Option C is incorrect - EVENT TIME is the timestamp when the event occurred.

This is also sometimes called the client-side time.

It is often desirable to use this time in analytics because it is the time when an event occurred.

However, many event sources, such as mobile phones and web clients, do not have reliable clocks, which can lead to inaccurate times.

In addition, connectivity issues can lead to records appearing on a stream not in the same order the events occurred.

https://docs.aws.amazon.com/kinesisanalytics/latest/dev/timestamps-rowtime-concepts.html

Option D is correct - PROCESSING TIME is the timestamp when Amazon Kinesis Data Analytics inserts a row in the first in-application stream.

Amazon Kinesis Data Analytics provides this timestamp in the ROWTIME column that exists in each in-application stream.

The processing time is always monotonically increasing.

But it will not be accurate if your application falls behind.

(If an application falls behind, the processing time does not accurately reflect the event time.) This ROWTIME is accurate in relation to the wall clock, but it might not be the time when the event actually occurred.

https://docs.aws.amazon.com/kinesisanalytics/latest/dev/timestamps-rowtime-concepts.html

Kinesis Data Analytics SQL is a managed service by AWS that allows developers to process and analyze real-time streaming data using standard SQL queries.
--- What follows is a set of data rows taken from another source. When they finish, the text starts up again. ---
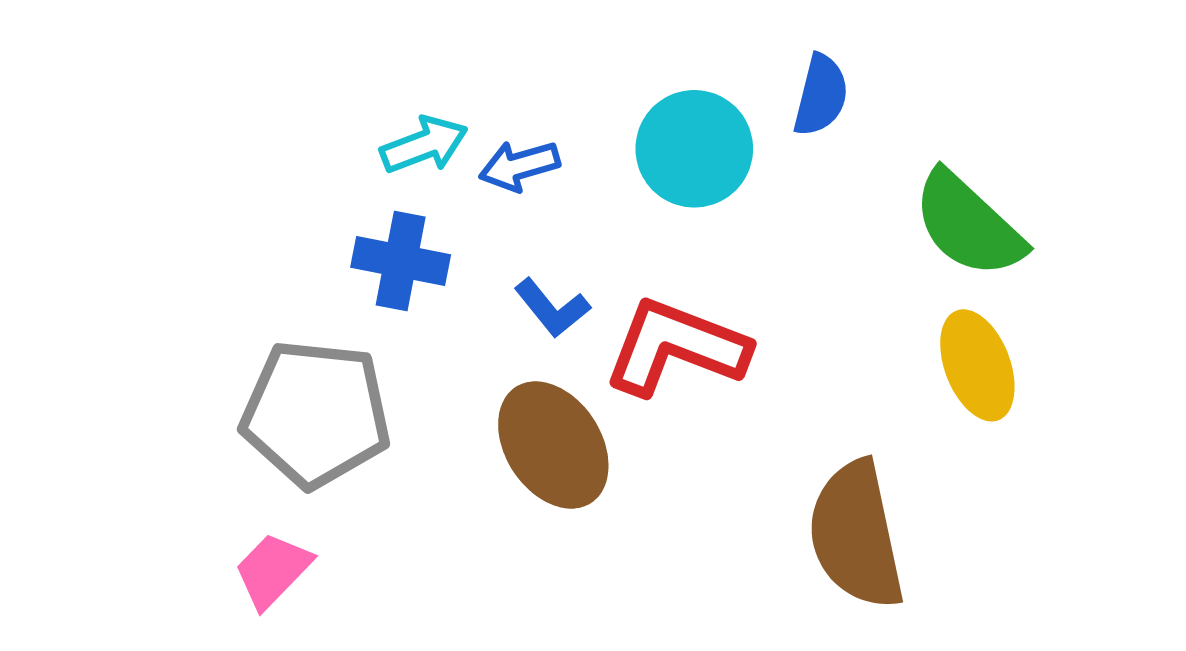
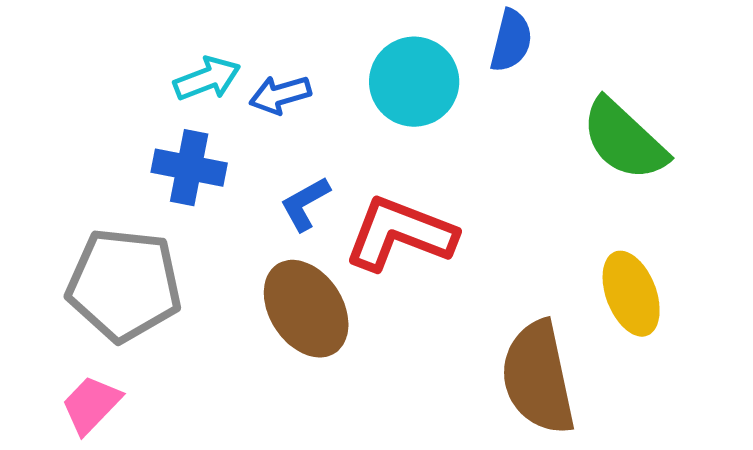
blue L-shape: (552, 308) -> (305, 204), turned 100
yellow ellipse: (977, 365) -> (631, 294), moved

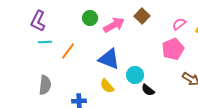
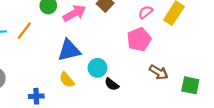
orange line: (68, 51) -> (24, 31), moved
blue triangle: (109, 59) -> (69, 50), turned -35

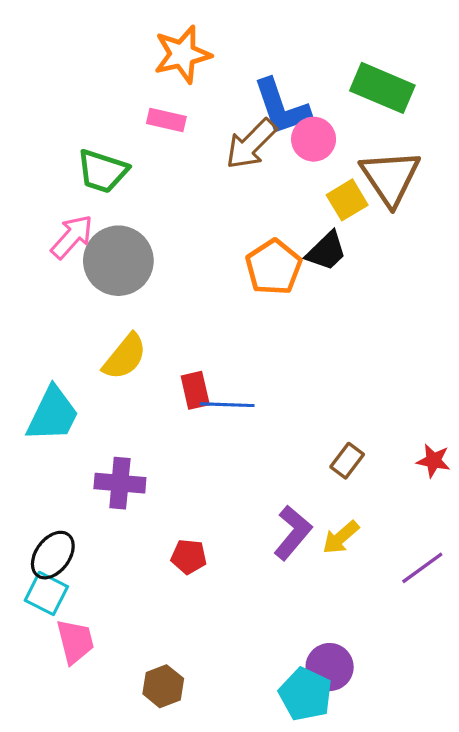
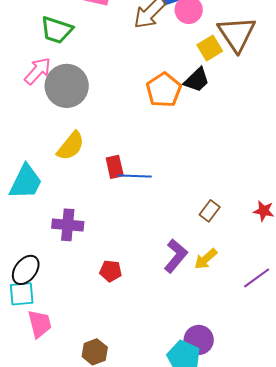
cyan square: (46, 593) -> (22, 294), turned -32

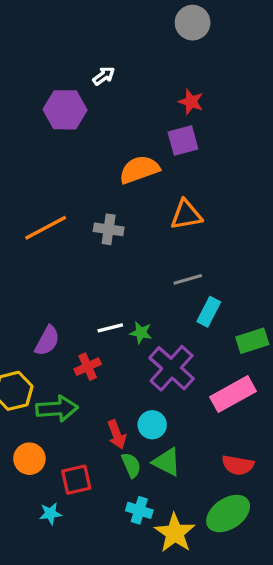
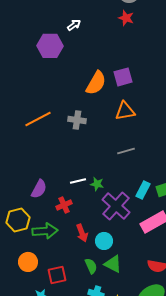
red star: (191, 102) -> (126, 18), moved
purple square: (183, 141) -> (123, 77), moved
orange semicircle: (139, 170) -> (96, 83), turned 140
cyan rectangle: (209, 312) -> (143, 190), moved
red arrow: (117, 434) -> (82, 233), moved

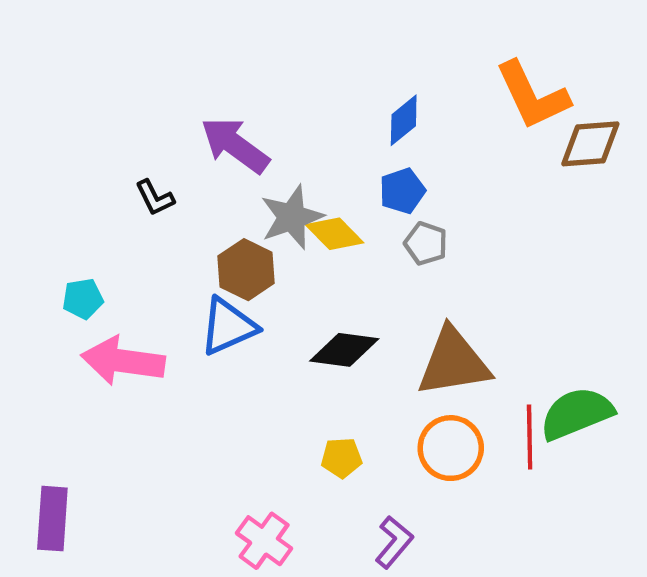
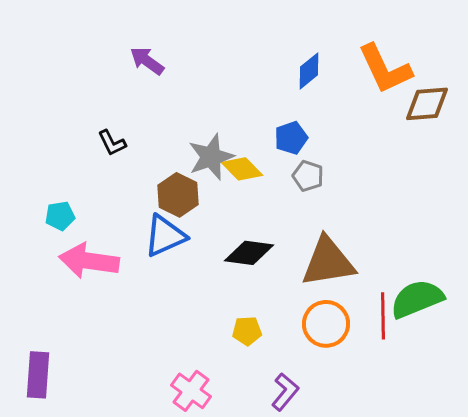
blue diamond: (404, 120) -> (309, 71), moved
purple arrow: (235, 145) -> (147, 61), moved, size x0.7

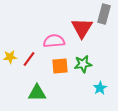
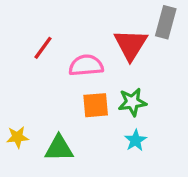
yellow star: (10, 57) -> (17, 137), moved
red line: (29, 59) -> (43, 48), moved
cyan star: (100, 88) -> (135, 140), moved

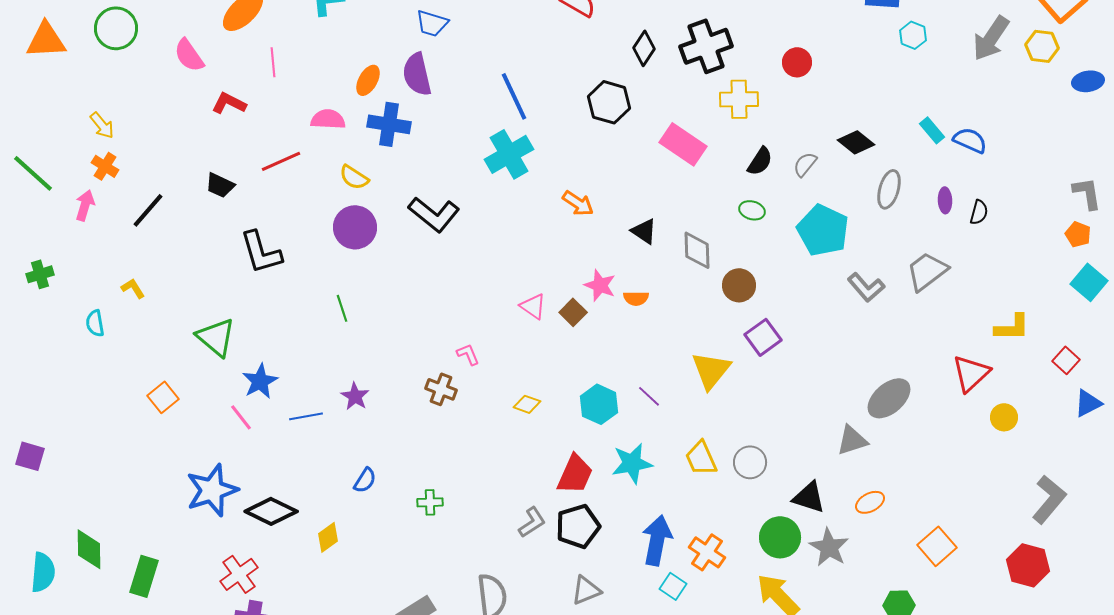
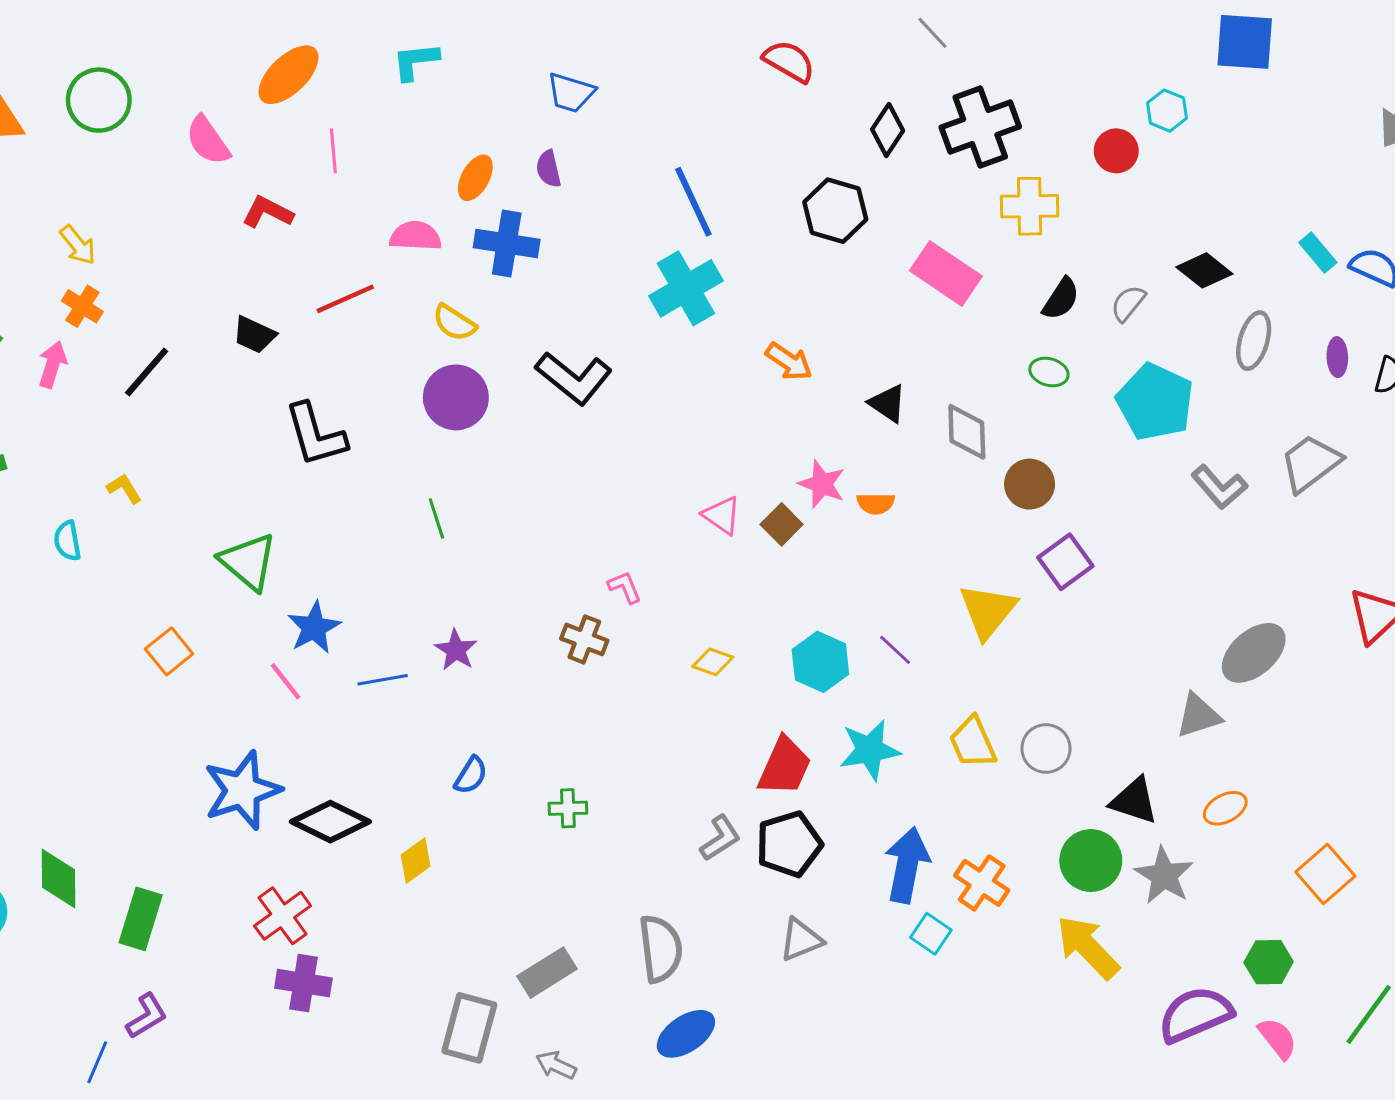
cyan hexagon: (913, 35) -> (1167, 111), moved
purple semicircle: (417, 74) -> (548, 169), size x0.6

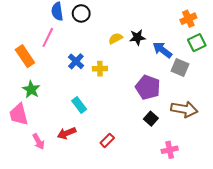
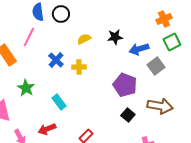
yellow semicircle: (116, 38) -> (84, 39), moved
blue arrow: (162, 50) -> (139, 49), turned -54
gray square: (180, 68) -> (156, 66), turned 30
green star: (31, 89) -> (26, 88), moved

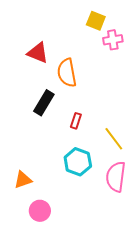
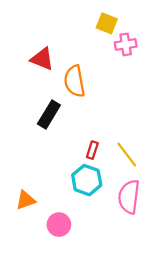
red rectangle: (76, 121) -> (92, 150), moved
pink circle: (40, 211) -> (59, 225), moved

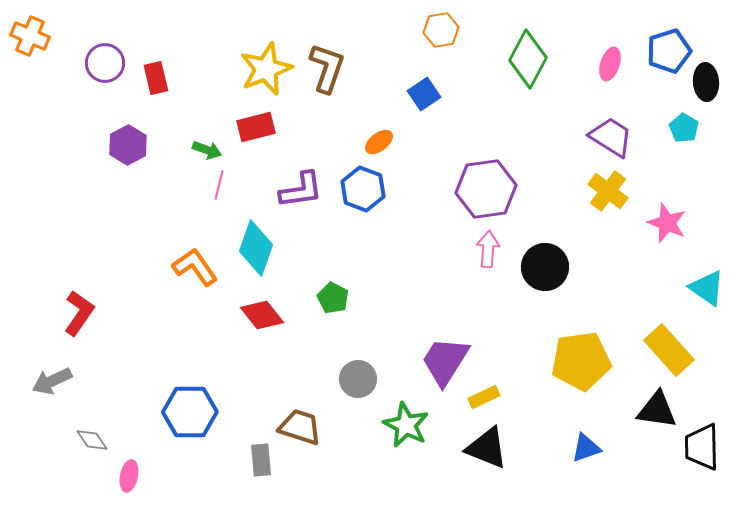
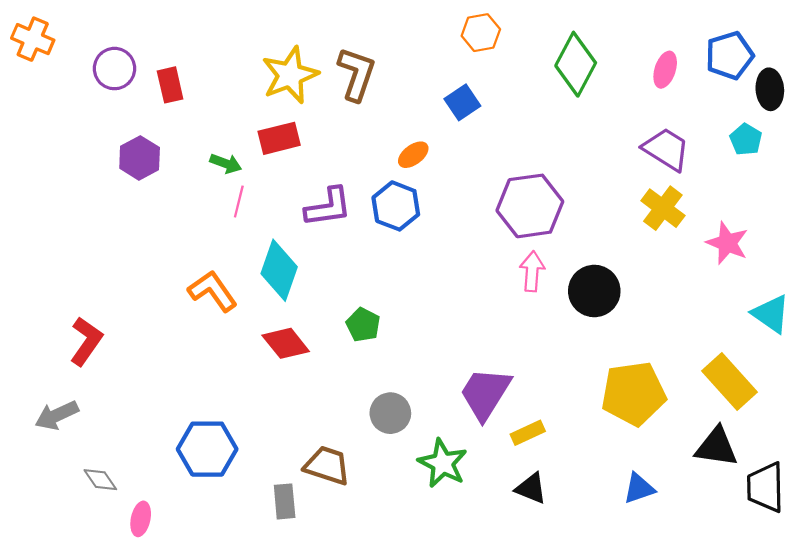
black triangle: (487, 448) -> (531, 488), size x0.7

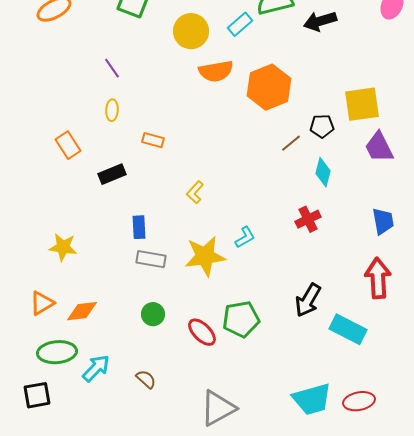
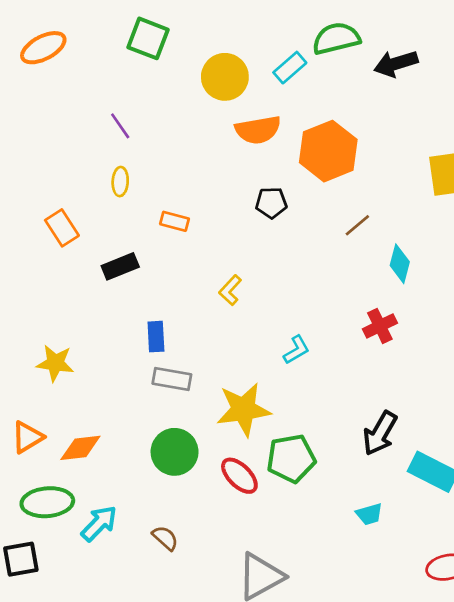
black pentagon: (322, 126) -> (271, 203), moved
yellow star: (205, 256) -> (243, 409), moved
green circle: (153, 314) -> (175, 452), size x1.5
cyan trapezoid: (312, 399) -> (369, 514), moved, size x0.5

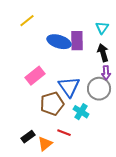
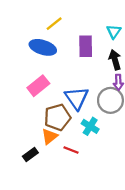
yellow line: (27, 21) -> (54, 24), moved
blue ellipse: (59, 42) -> (43, 47), moved
orange triangle: (45, 144) -> (50, 136), moved

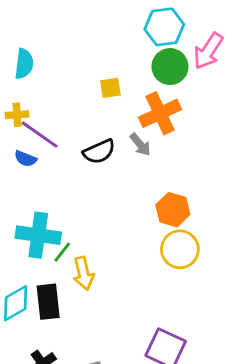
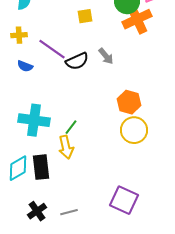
orange cross: (160, 113) -> (137, 19), moved
purple line: (40, 135) -> (52, 49), moved
green line: (62, 252) -> (71, 127), moved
In the given scenario, the Kinesis Data Analytics SQL is processing events generated by IoT devices, and the support team wants to use the TIMESTAMP when the data was added to the in-application stream to redesign their time-based windowed queries.

There are four types of timestamps that Kinesis Data Analytics SQL provides to process and analyze streaming data, which are:

  1. ROWTIME: This is the time when a row was created in the in-application stream, and it is equivalent to the time when the event occurred. ROWTIME is set by Kinesis Data Analytics SQL and cannot be modified by the user.

  2. INGEST TIME: This is the time when an event was ingested into the Kinesis stream. INGEST TIME is set by Kinesis Data Streams and cannot be modified by the user.

  3. EVENT TIME: This is the time when an event occurred or was generated by a device or system. EVENT TIME can be set by the user by including a timestamp field in the event data.

  4. PROCESSING TIME: This is the time when an event is processed by Kinesis Data Analytics SQL. PROCESSING TIME is set by Kinesis Data Analytics SQL and cannot be modified by the user.

In the given scenario, the support team wants to use the TIMESTAMP when the data was added to the in-application stream, which is equivalent to ROWTIME. Therefore, option A, ROWTIME, provides relevant information.

Option B, INGEST TIME, is not relevant because it represents the time when the event was ingested into the Kinesis stream, which may not be the same as when the event occurred.

Option C, EVENT TIME, may be relevant if the user has included a timestamp field in the event data, but the scenario does not mention this.

Option D, PROCESSING TIME, is not relevant because it represents the time when an event is processed by Kinesis Data Analytics SQL, which may not be the same as when the event occurred or was added to the in-application stream.